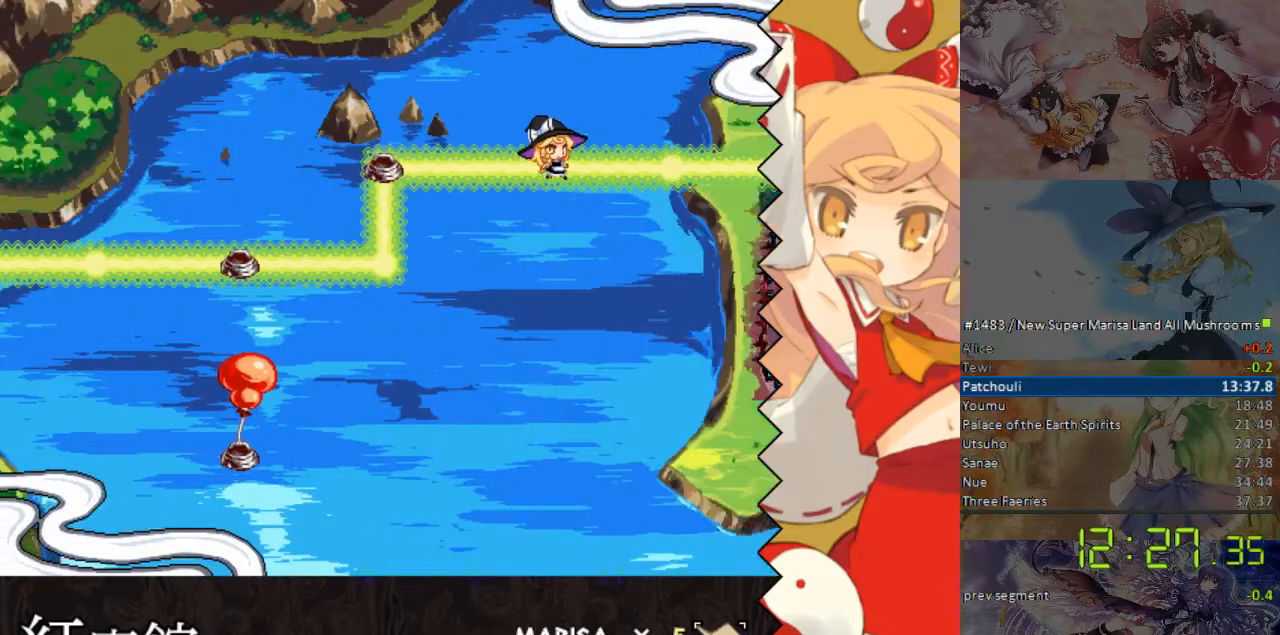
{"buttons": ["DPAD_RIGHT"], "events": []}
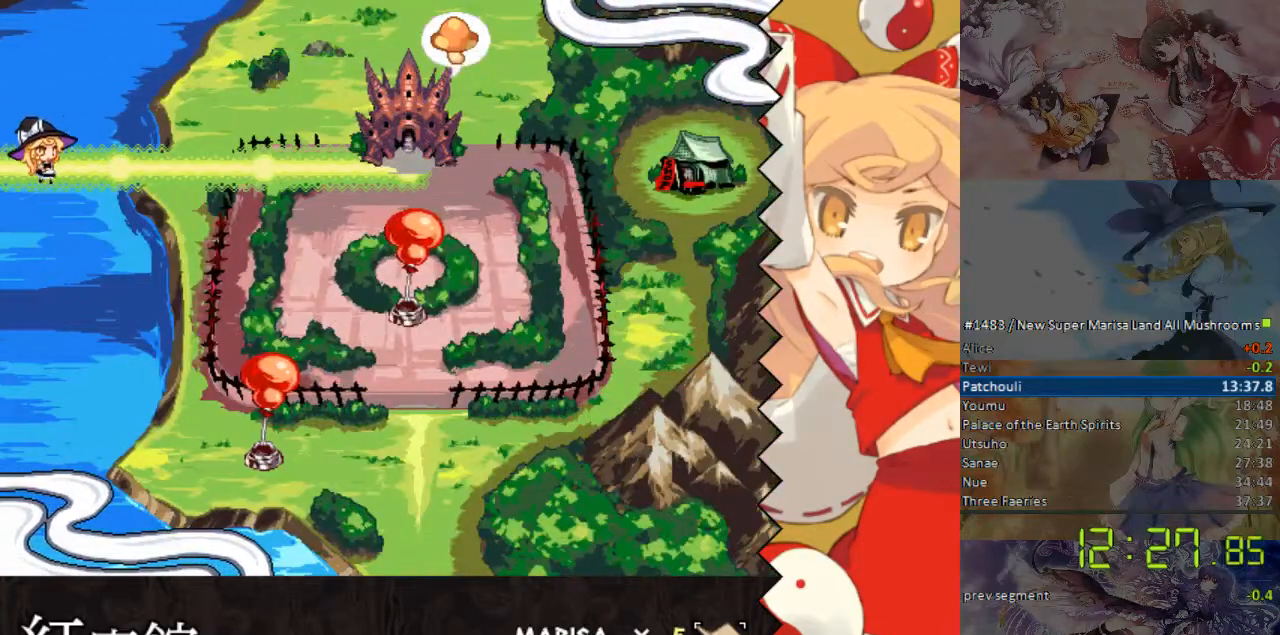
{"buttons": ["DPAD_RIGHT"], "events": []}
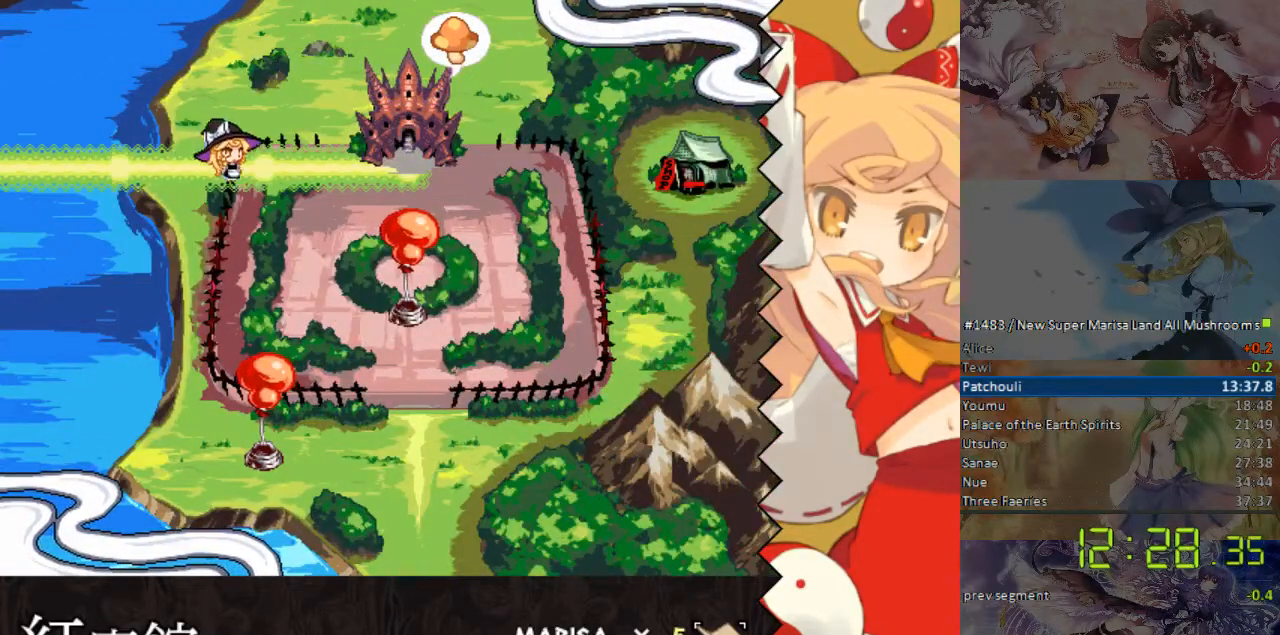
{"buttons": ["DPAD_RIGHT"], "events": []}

- What you need to do -
Repeat the material verbatim. Do not carry over any picture.

- Exercise answer -
{"buttons": ["DPAD_RIGHT"], "events": []}
{"buttons": ["DPAD_RIGHT"], "events": []}
{"buttons": ["DPAD_RIGHT"], "events": []}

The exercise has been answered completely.